(Uma simples analogia mecânica
para sintetizar as agruras
proféticas sobre o crescimento europeu)
Sempre fui um ignorante das questões de mecânica automóvel,
talvez de toda a mecânica, para ser mais rigoroso. Por isso ficava pasmado
quando alguém diante de uma anomalia numa viatura a decifrava sem dificuldade.
E recordo-me de muitos pronunciando firmes o veredicto de que tudo se devia ao
mau estado das bielas. Na minha ignorância e trocando os bês pelos vês atrevia—me
a pensar que seria algo de tortuoso dentro de motor que deixara de funcionar.
A analogia veio-me à cabeça quando hoje lia os maus prenúncios de Gavyn Davies no Financial Times. Apoiado nos seus modelos “Fulcrum nowcast”, que, diga-se, anteciparam
bem a desaceleração do crescimento da economia americana, situando-o em torno
de um raquítico 1%, Davies traz para o debate a extensão dessas previsões de
crescimento raquítico e em desaceleração para a zona Euro. A previsão atualizada
passa para apenas 0,8% de crescimento anual e a Goldman Sachs avança também com
a sua própria previsão, mais baixa do que a da Fulcrum , que aponta para uns míseros
0,4%. Parece assim confirmar-se que a economia americana precede a europeia de
alguns meses em termos de comportamento macroeconómico.
Mas o que para mim é mais sintomático é que a perturbação
do crescimento europeu tem um dos seus epicentros na Alemanha, que os mais solícitos
estão sempre dispostos a considerar o motor do crescimento económico europeu,
apoiando o seu veredicto na poderosa indústria transformadora que os alemães
teceram anos a fio. Pois um veredicto amador diria que as bielas alemãs estão
com problemas e já não falamos na maneira como os gigantes do automóvel alemão recuperarão
do aperto nos calos que tiveram com a rábula das emissões que afinal eram fraudulentamente
mais elevadas do que se pensava.
Na economia mundial parece que estamos naquelas corridas
de ciclismo em que os protagonistas de uma dada fuga ou mesmo do pelotão se
recusam a assumir o papel de motores da corrida. A economia mundial parece
olhar mais para o carro vassoura do que para a frente do pelotão. E os responsáveis
pela sua gestão macroeconómica parecem incapazes de compreender as verdadeiras
razões da permanente avaria.
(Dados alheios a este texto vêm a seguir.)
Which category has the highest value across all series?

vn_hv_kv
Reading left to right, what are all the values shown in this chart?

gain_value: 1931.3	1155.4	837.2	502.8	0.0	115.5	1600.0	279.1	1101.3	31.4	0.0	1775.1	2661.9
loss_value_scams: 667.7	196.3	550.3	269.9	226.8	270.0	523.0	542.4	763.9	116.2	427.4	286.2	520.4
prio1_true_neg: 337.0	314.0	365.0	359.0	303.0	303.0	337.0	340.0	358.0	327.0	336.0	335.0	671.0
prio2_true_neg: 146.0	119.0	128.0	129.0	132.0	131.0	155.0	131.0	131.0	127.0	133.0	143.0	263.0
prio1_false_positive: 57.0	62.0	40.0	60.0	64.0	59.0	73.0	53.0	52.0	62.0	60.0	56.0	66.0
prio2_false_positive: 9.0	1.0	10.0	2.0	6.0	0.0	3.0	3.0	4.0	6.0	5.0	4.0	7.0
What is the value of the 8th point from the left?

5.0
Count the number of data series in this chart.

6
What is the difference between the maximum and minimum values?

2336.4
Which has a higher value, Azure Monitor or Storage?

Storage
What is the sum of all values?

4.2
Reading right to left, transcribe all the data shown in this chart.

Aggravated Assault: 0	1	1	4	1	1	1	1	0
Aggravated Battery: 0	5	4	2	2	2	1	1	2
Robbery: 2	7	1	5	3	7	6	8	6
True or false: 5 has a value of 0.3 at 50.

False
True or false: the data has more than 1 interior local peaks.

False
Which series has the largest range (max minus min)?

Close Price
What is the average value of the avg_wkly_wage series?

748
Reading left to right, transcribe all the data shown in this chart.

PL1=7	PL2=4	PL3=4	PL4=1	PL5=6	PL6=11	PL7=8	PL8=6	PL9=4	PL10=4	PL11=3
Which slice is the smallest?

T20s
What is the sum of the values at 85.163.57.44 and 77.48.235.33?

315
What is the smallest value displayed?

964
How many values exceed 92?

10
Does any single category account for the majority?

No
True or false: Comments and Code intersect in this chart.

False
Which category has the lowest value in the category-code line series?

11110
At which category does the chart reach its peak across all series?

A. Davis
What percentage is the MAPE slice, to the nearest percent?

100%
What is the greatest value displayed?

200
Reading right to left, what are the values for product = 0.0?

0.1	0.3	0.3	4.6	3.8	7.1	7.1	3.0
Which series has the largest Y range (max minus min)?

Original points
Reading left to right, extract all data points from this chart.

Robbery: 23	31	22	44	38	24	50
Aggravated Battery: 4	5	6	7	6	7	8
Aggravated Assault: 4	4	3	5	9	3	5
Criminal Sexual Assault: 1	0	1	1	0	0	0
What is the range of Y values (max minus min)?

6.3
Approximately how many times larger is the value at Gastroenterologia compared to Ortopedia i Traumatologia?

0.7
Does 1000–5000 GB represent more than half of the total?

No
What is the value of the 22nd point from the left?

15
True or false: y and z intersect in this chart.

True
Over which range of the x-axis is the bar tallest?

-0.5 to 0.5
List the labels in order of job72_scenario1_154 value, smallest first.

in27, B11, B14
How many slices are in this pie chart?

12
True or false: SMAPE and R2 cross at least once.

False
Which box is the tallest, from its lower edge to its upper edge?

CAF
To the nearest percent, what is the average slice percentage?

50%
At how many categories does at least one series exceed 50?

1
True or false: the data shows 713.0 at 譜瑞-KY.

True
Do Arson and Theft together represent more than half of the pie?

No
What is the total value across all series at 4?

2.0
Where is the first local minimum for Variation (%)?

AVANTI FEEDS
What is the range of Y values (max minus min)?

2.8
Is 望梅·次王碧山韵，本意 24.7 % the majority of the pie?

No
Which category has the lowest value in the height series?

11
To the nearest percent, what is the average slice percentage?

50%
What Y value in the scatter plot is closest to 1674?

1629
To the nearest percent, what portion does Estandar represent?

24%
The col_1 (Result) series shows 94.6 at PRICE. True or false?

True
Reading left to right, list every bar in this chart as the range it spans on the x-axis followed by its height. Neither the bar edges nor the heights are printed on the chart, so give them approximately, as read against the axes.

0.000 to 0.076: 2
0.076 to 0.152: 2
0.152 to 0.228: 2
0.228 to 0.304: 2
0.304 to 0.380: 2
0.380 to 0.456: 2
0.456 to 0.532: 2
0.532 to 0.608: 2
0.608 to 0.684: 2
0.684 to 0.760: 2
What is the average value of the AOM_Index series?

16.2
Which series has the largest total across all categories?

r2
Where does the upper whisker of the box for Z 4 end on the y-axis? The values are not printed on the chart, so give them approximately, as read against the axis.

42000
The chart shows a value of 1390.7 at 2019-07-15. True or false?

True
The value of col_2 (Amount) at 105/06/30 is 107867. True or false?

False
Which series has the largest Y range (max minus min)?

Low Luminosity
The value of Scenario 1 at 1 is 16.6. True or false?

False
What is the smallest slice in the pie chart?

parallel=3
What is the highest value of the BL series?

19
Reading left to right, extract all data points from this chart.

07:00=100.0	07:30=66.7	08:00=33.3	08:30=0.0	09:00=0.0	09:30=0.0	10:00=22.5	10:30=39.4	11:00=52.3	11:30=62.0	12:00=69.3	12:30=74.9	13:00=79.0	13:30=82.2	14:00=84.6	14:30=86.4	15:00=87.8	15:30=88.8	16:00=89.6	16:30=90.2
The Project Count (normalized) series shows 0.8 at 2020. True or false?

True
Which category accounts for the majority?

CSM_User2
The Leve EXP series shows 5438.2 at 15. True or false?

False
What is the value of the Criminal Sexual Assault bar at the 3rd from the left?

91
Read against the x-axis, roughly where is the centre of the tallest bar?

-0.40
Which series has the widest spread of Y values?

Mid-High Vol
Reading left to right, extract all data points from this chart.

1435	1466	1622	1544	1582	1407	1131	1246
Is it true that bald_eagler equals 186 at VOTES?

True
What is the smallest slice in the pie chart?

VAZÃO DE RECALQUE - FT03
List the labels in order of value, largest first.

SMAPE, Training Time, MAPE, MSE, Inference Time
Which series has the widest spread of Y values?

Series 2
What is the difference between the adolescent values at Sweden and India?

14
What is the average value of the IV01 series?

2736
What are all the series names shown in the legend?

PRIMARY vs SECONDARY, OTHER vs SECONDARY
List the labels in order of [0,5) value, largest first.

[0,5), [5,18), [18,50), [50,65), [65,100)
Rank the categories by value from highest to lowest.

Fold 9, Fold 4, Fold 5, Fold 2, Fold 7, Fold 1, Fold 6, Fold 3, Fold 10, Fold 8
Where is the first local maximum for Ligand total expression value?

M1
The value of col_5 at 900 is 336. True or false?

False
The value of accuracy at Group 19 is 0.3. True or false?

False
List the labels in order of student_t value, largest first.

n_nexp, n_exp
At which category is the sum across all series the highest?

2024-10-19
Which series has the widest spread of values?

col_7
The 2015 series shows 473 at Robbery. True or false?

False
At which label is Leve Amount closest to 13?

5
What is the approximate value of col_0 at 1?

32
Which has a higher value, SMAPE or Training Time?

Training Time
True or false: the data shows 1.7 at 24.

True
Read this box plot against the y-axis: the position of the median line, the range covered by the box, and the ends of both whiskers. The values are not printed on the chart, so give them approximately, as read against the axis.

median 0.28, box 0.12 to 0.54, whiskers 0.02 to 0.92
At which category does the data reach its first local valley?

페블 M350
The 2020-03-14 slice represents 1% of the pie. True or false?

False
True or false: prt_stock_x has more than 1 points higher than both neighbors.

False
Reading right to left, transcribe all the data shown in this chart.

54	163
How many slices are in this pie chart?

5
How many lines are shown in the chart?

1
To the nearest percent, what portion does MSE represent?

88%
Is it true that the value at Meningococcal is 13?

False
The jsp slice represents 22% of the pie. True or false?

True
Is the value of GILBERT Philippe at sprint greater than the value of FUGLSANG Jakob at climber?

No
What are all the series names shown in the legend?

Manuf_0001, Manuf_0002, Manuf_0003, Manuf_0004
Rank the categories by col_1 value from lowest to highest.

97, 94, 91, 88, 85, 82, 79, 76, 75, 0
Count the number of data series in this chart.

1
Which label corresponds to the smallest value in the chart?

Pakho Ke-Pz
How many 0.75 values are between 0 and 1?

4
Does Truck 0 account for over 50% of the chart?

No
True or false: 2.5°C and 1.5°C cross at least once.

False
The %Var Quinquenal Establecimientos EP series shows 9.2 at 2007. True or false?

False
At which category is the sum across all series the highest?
Claro que os intolerantes defensores da pureza orçamental
continuarão a achar que o mundo está assim porque não tem as contas públicas
disciplinadas. Miopia, estigmatismo ou simplesmente cegueira intelectual vão
conduzindo o mundo para um precipício desnecessário.
Por cá, alguns críticos do governo de Costa já deram
conta que o mundo da procura global não está para grandes flores. Mas não deram
ainda o passo decisivo para entenderem que o estado económico do mundo não é
indiferente ao modo como tem sido gerido.
Os modelos da Fulcrum não falam ainda de recessão. Mas se
esta descida em baixa continuada das previsões de crescimento continuar a ser
entendida como simples sinais conjunturais não me admiraria que estivesse aí à
porta uma nova recessão, depois de algo que não chegou a ser uma verdadeira
recuperação.
Curiosamente, por uma outra via, o progressista Social Europe vem dizer-nos num novo
estudo que comecei a ler que todo o catastrofismo invocado para zurzir na pobre
senhora Merkel que teve de aceitar o estabelecimento do salário mínimo em 1 de
janeiro de 2015, imposto pelos seus colegas social-democratas de coligação,
falhou redondamente. O emprego prosseguiu uma trajetória continuada e sustentada
de crescimento. E até os célebres mini-jobs
alemães, trabalhos de tempo parcial para jovens de baixa remuneração, tão
criticados pelos franceses como exemplo de dumping
social praticado pelos alemães, tenderam a reduzir a sua incidência, implicando
passagens para postos de trabalho mais tradicionais.
Valha-nos isso pois as bielas deterioradas da indústria
transformadora exigirão outro tipo de conserto.